9月に戻れたら

愛する人へ、いつになったら私を殺しに来てくれる。去るもの追わずなんて馬鹿の言うことだ。出禁くらいにしないとわたしの熱量の割に合わないのに。なんてね。

毎日違う人。少女っぽい娼婦。悪魔っぽい天使でいよう。黒も、赤も、白も、紫でも似合う女でいよう。女かどうかも怪しく居よう。ロリータを着てもいいし、ジャージを着てもいい、全部着こなしてお洒落でいよう。中学のジャージにブルーノマリのパンプスを履きます。泥酔して嘔吐したって、そのまま裸足でスワニルダを踊ってもいいでしょう。悲しく抱かれたあと、電車の中でショパンを聴く。文化的な暮らしが大好きです、同じくらい非・文化的なものも好きです。穴の空いた靴下を履くくらいなら裸足で居たらいい。ご飯が食べられないくらいお金がなければ、我慢したっていい。

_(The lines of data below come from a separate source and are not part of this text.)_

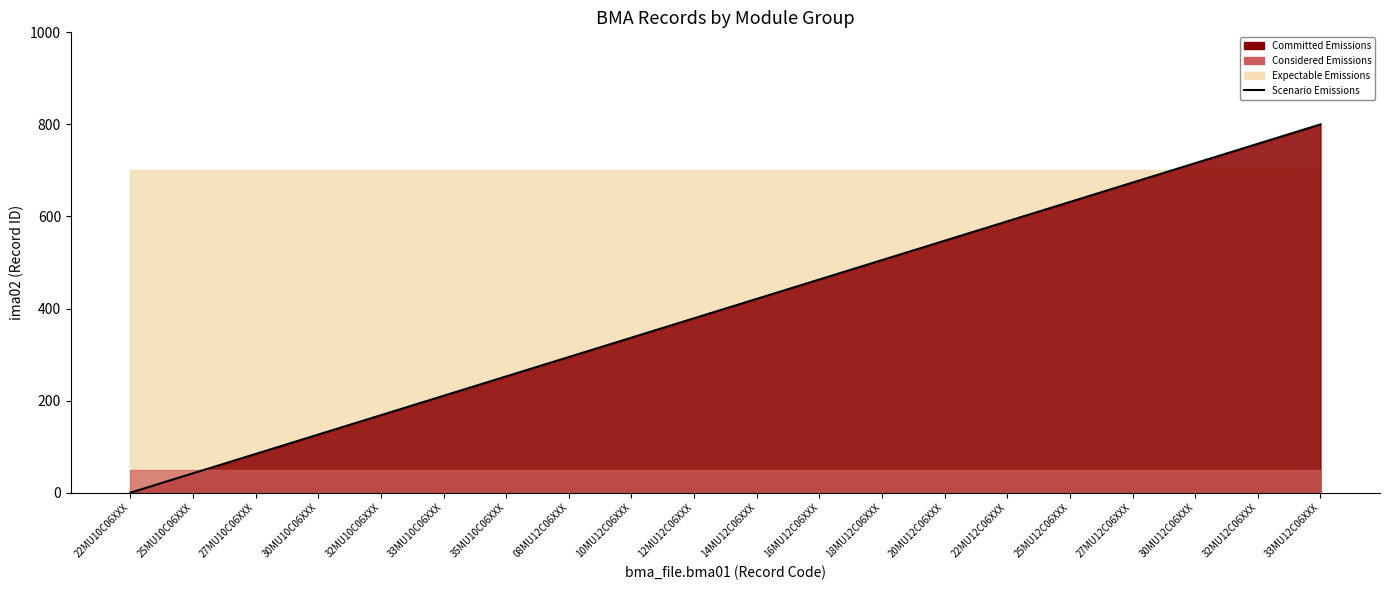

True or false: there are more than 1 points higher than both neighbors.

False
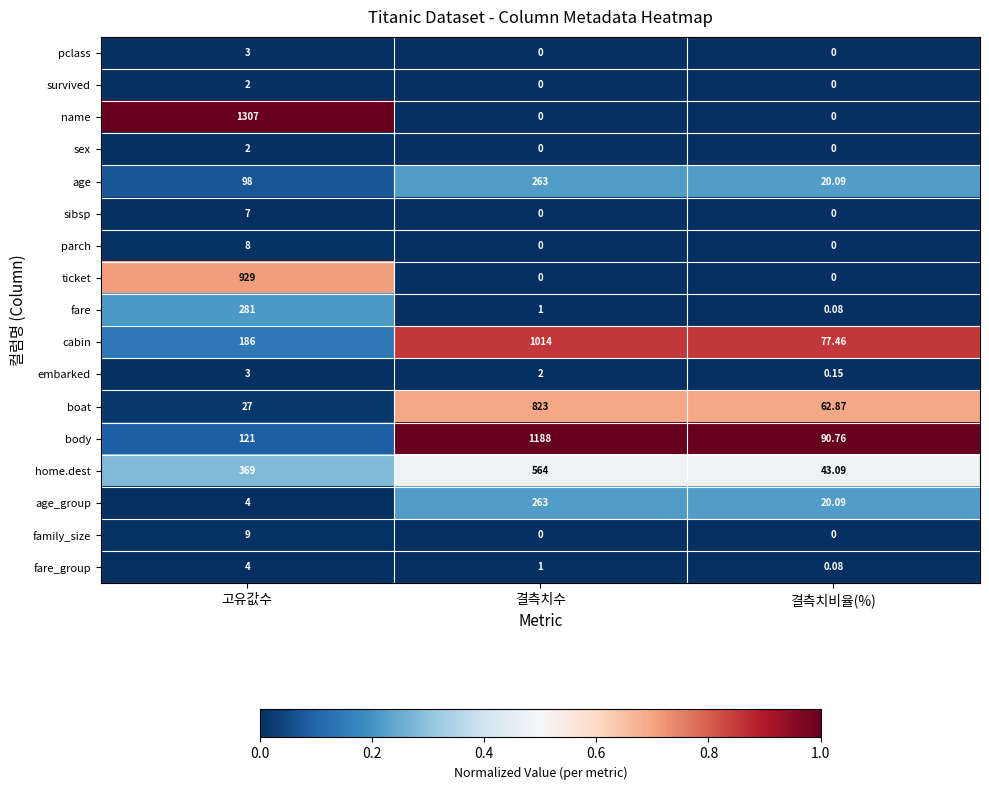

Which category has the highest value in the sibsp series?

고유값수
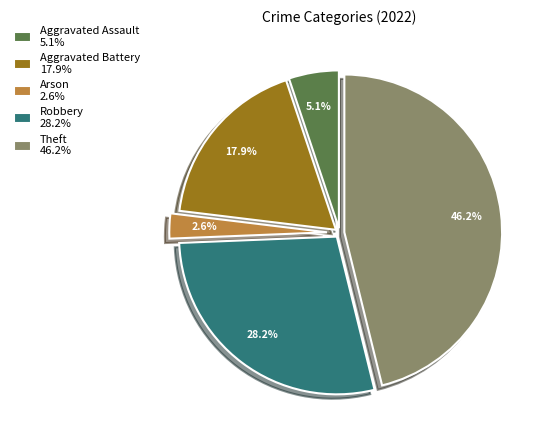

Is it true that Robbery is 28% of the pie?

True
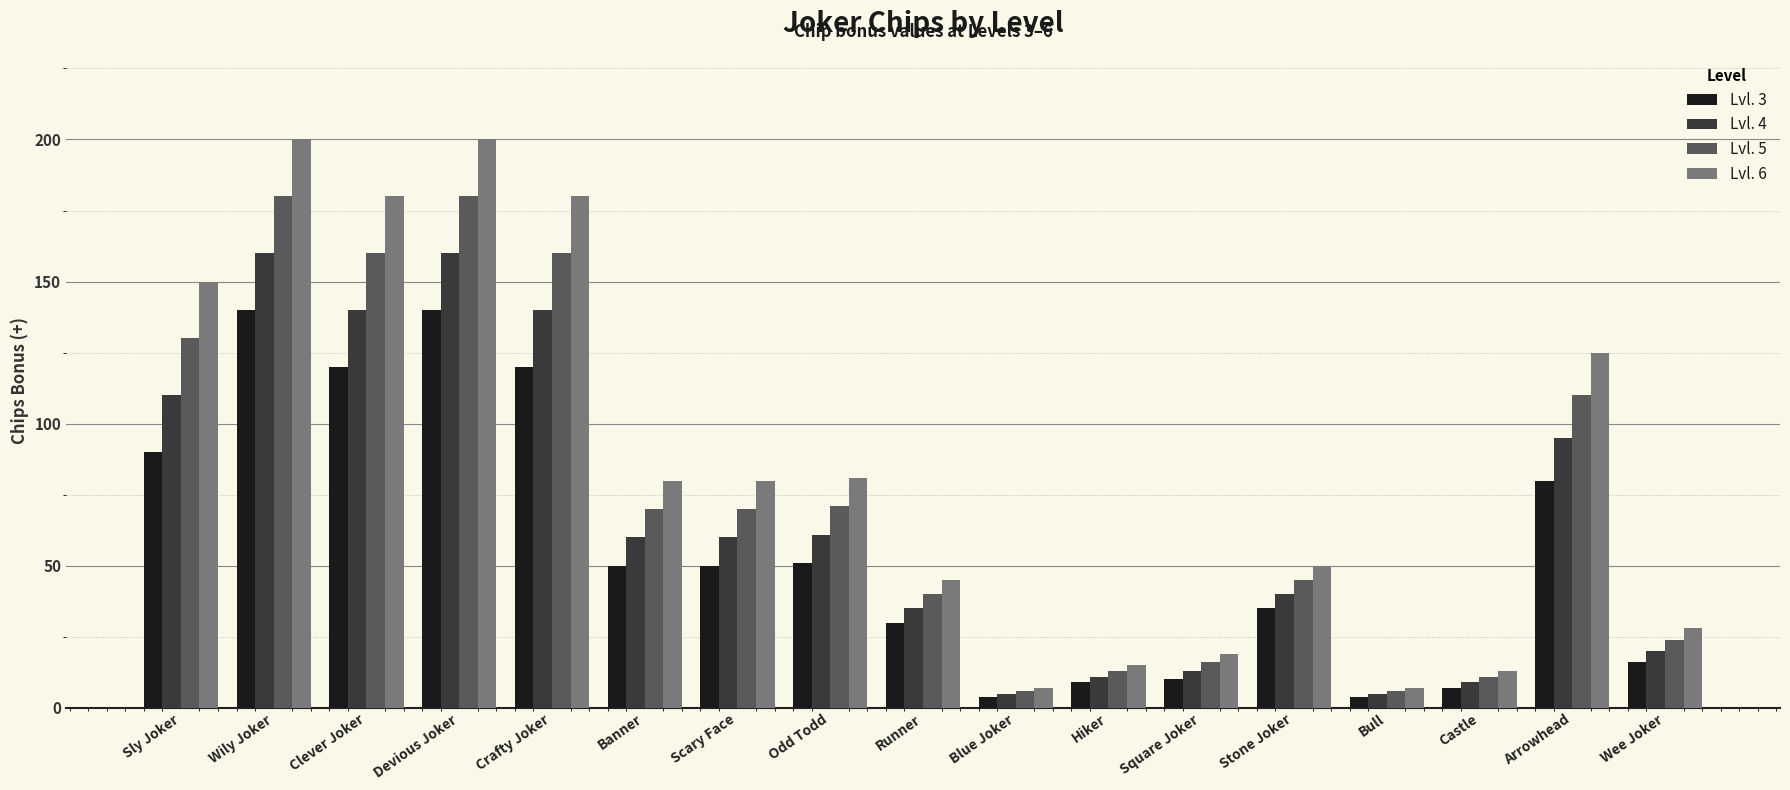

How many series are shown in this chart?

4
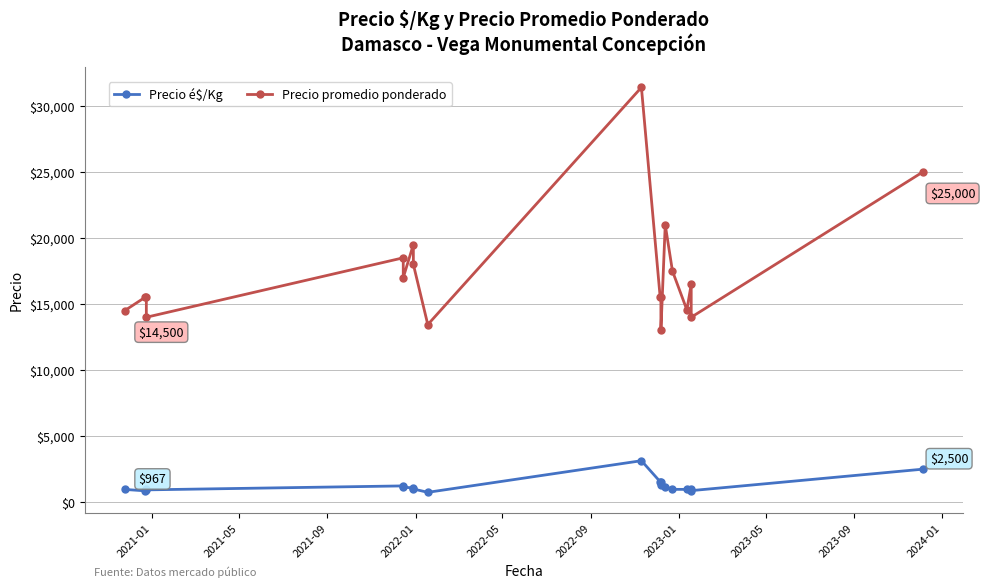

True or false: Precio promedio ponderado and Precio é$/Kg intersect in this chart.

False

いつも通り、私だけご機嫌で居られたらいい。人の調子を気にするから気が散るのだ。ふうん、そんなこともあるのねと、落ち着いて話したらいいよ。寒い風が吹いても騒がない。譲れない何かのために悪役になる覚悟がないのであれば、すきじゃない。ノートに書いてあった字が思いのほか丸かった。でもそんなのですらどうでもいい。
可愛く生きてもいいし、可愛くない生き方をしてもいい。私たちは思いのほか、人のじかんをたべていきている。三島由紀夫を鞄に入れる。触れなかった睫毛。どうしようもなくなった時に聴く曲も、要らない。
お日様に挨拶する。全部を包んで肯定してくれるのが朝の光。夜に消えたくなるなら、せめて私を読んで。